- Selected excerpt
++++

The solution can mean going overboard to untangle the mess, sending for a diver or calling the Coast Guard. For the yachtsman, it can spoil a day on the water. For the lobsterman, it can cost up to $150 or more for the loss of traps, line, gear and buoy.
There’s a solution, but it’s controversial. Several companies sell line cutters, razor-sharp blades that are attached to a propeller shaft and cut any line, net or weed that gets in their path. Spurs Marine Manufacturing, in Fort Lauderdale, Fla., calls them “line busters” and boasts that they have been installed on Coast Guard, Navy and thousands of pleasure and commercial vessels worldwide.
Sandra Dinsmore, writing in The Working Waterfront, the monthly newspaper of the Island Institute, has brought the subject to the fore. She quotes lobsterman Leroy Bridges of Deer Isle as saying that when the Eggemoggin Reach Regatta and the New York Yacht Club came through Jericho Bay this past summer they destroyed around $10,000 worth of fishing gear.

++++

Items from a dataset
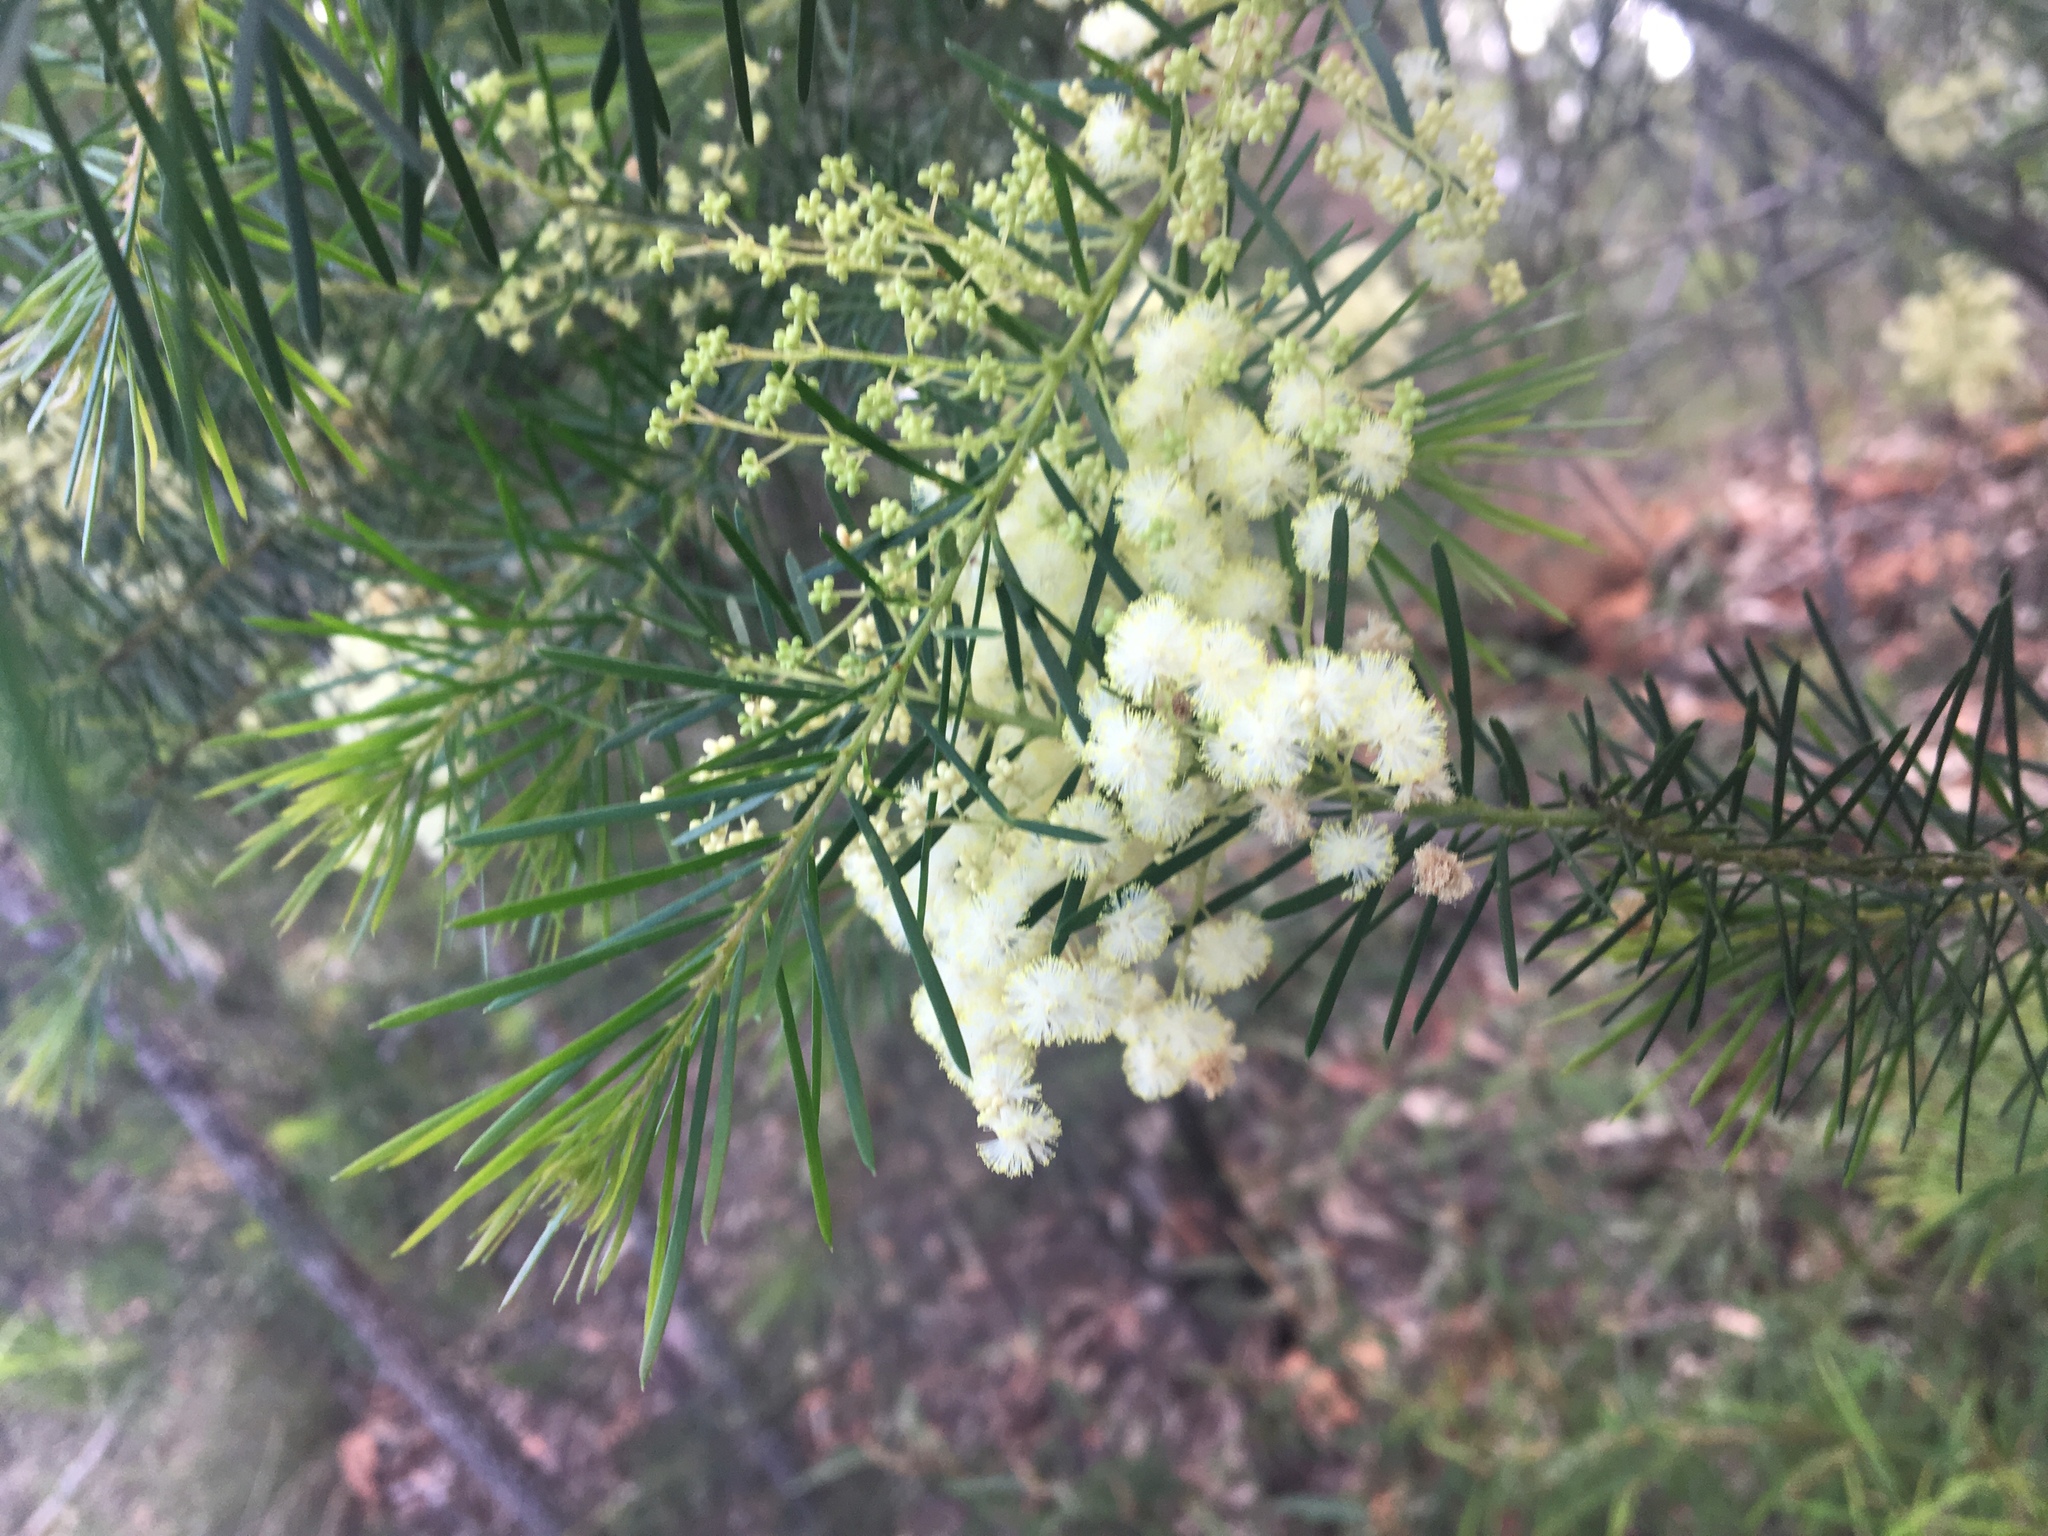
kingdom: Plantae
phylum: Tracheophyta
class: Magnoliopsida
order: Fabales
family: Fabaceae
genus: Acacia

++++

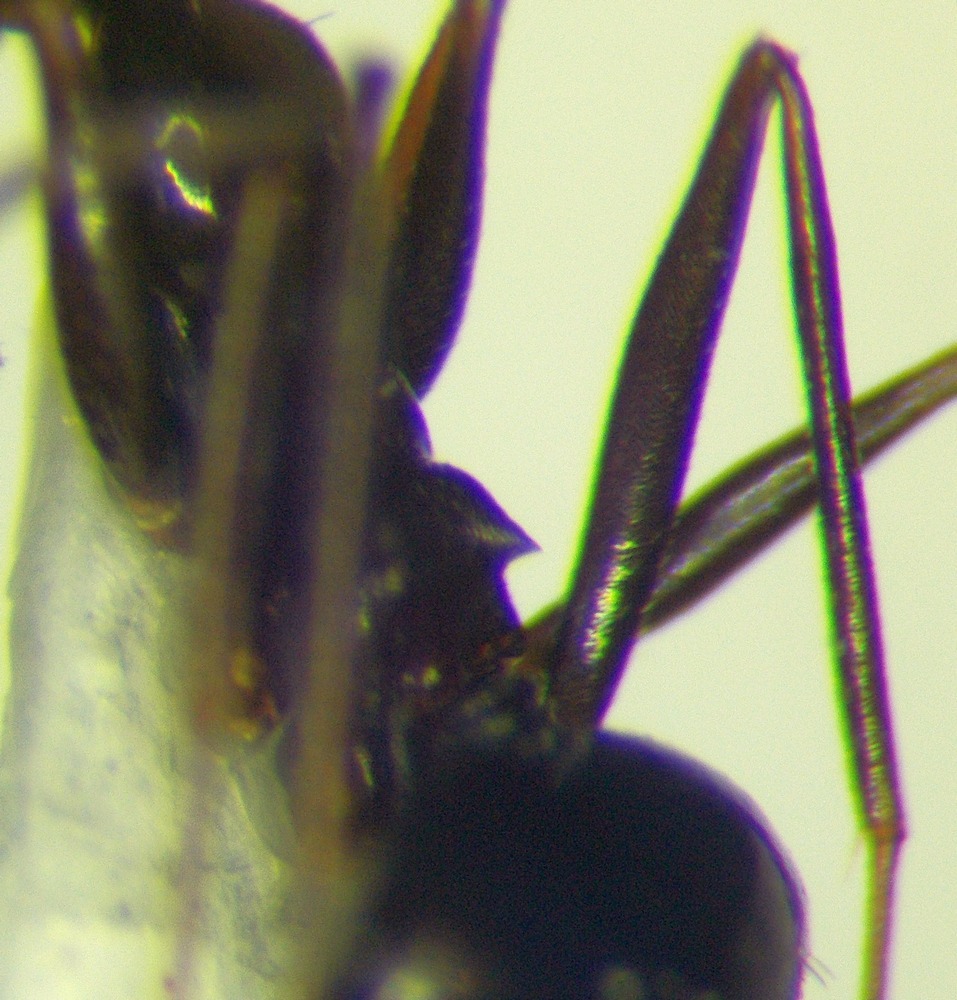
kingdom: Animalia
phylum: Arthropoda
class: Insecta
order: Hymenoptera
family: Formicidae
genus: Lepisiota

++++

Quote the passage on propeller line cutters word for word, in full. The items bear no relation to the passage on propeller line cutters.

The solution can mean going overboard to untangle the mess, sending for a diver or calling the Coast Guard. For the yachtsman, it can spoil a day on the water. For the lobsterman, it can cost up to $150 or more for the loss of traps, line, gear and buoy.
There’s a solution, but it’s controversial. Several companies sell line cutters, razor-sharp blades that are attached to a propeller shaft and cut any line, net or weed that gets in their path. Spurs Marine Manufacturing, in Fort Lauderdale, Fla., calls them “line busters” and boasts that they have been installed on Coast Guard, Navy and thousands of pleasure and commercial vessels worldwide.
Sandra Dinsmore, writing in The Working Waterfront, the monthly newspaper of the Island Institute, has brought the subject to the fore. She quotes lobsterman Leroy Bridges of Deer Isle as saying that when the Eggemoggin Reach Regatta and the New York Yacht Club came through Jericho Bay this past summer they destroyed around $10,000 worth of fishing gear.